Globus Data Publication Features

  • Publish large research data on your own storage
  • Use standard metadata and curation workflows
  • Publish to public and restricted collections

How it Works

Globus publishing capabilities are delivered through a hosted service. Metadata is stored in the cloud, while published data is stored on campus, institutional, and group resources that are managed and operated by external administrators. To associate a storage resource with a data collection, administrators configure Globus Connect Server for sharing and then associate the endpoint with the data collection through Globus.

Published datasets are organized by "communities" and their member "collections". For example, the Argonne National Laboratory community has several member collections: Advanced Photon Source, Center for Nanoscale Materials, Computing, Environment and Life Sciences, to name a few. Often, collections will map to a department or group within an institution, but this is not required.

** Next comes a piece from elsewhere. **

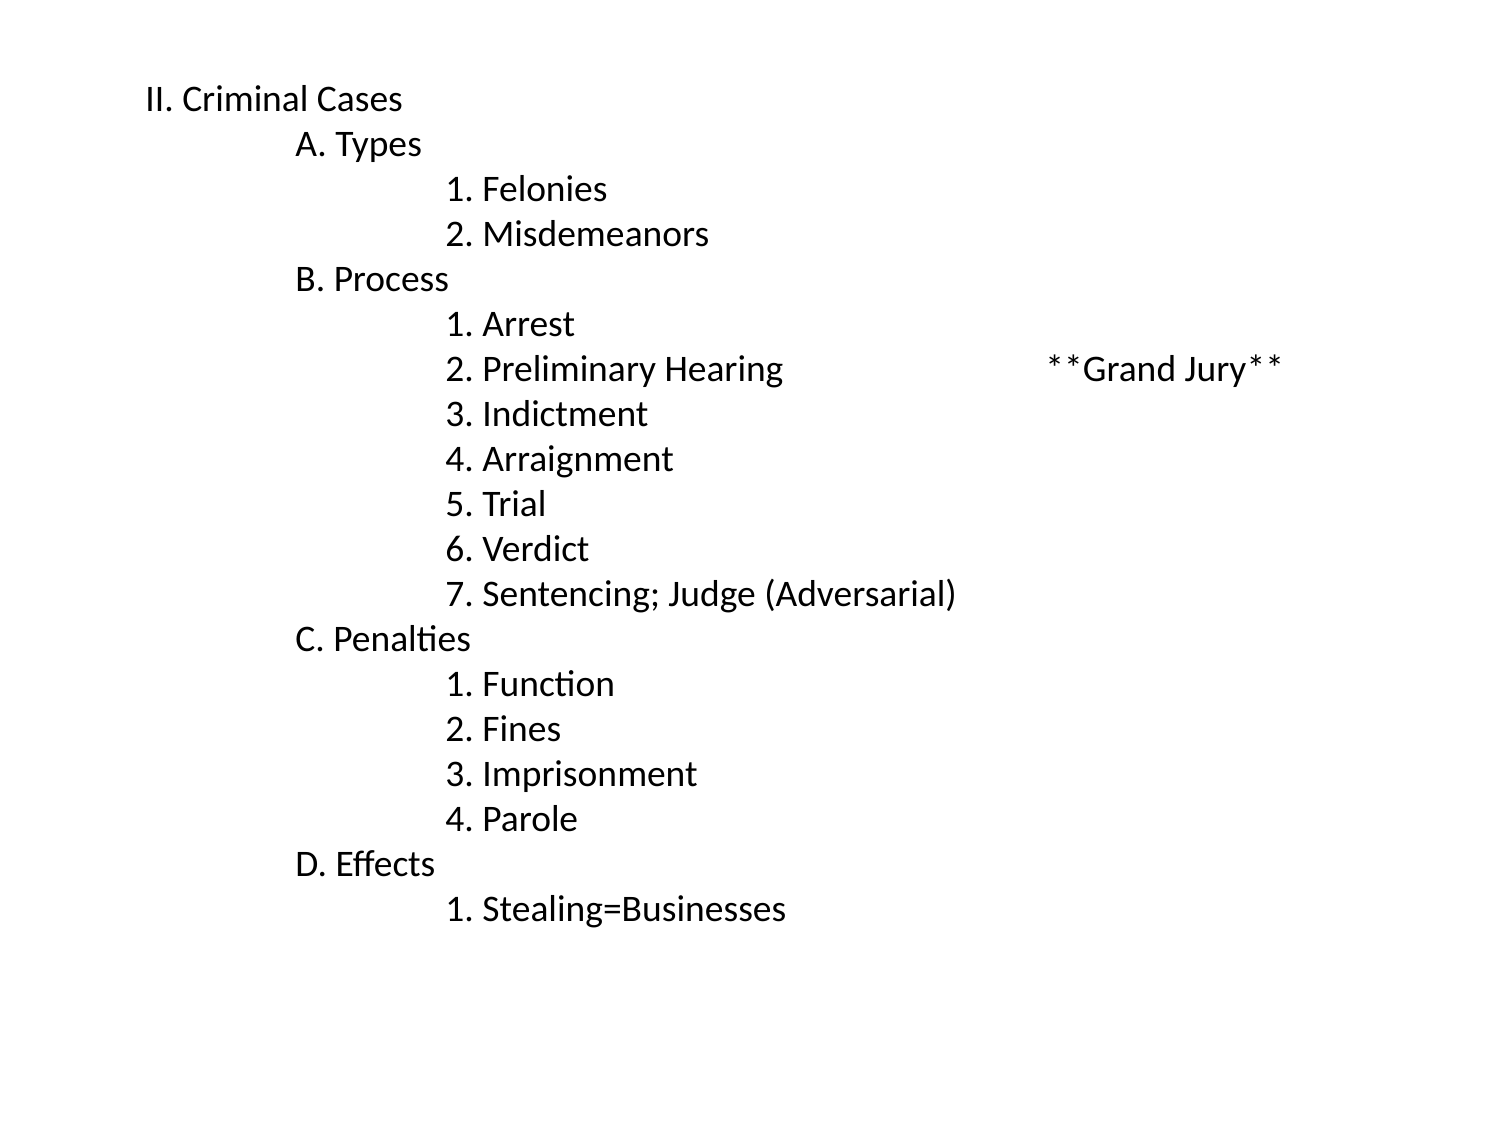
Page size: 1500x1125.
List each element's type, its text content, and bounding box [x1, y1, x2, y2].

text_box II. Criminal Cases A. Types 1. Felonies 2. Misdemeanors B. Process 1. Arrest 2. Preliminary Hearing **Grand Jury** 3. Indictment 4. Arraignment 5. Trial 6. Verdict 7. Sentencing; Judge (Adversarial) C. Penalties 1. Function 2. Fines 3. Imprisonment 4. Parole D. Effects 1. Stealing=Businesses [130, 66, 1431, 1072]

Globus users can create and manage their own communities and collections through the data publication service. A Collection enables the submission of datasets with policies regarding access.

A dataset comprises data and metadata. Policies can be set on communities or collections to manage:

  • Metadata (schema, requirements)
  • Access control (user and group based)
  • Curation workflow
  • Submission and distribution license
  • Storage

Datasets undergo curation based on a workflow defined by the community that will publish the data. Workflows may be customized by each community to capture their specific metadata and to reflect the community's review process. After the dataset is published, it is discoverable using faceted search that allows the researcher to progressively filter results and rapidly narrow in on the data of interest. The data may then be transferred to a Globus endpoint where the investigator can inspect and further process the data.

We demonstrated an evolving version of data publication and discovery functionality during Ian Foster's keynote at GlobusWorld 2015.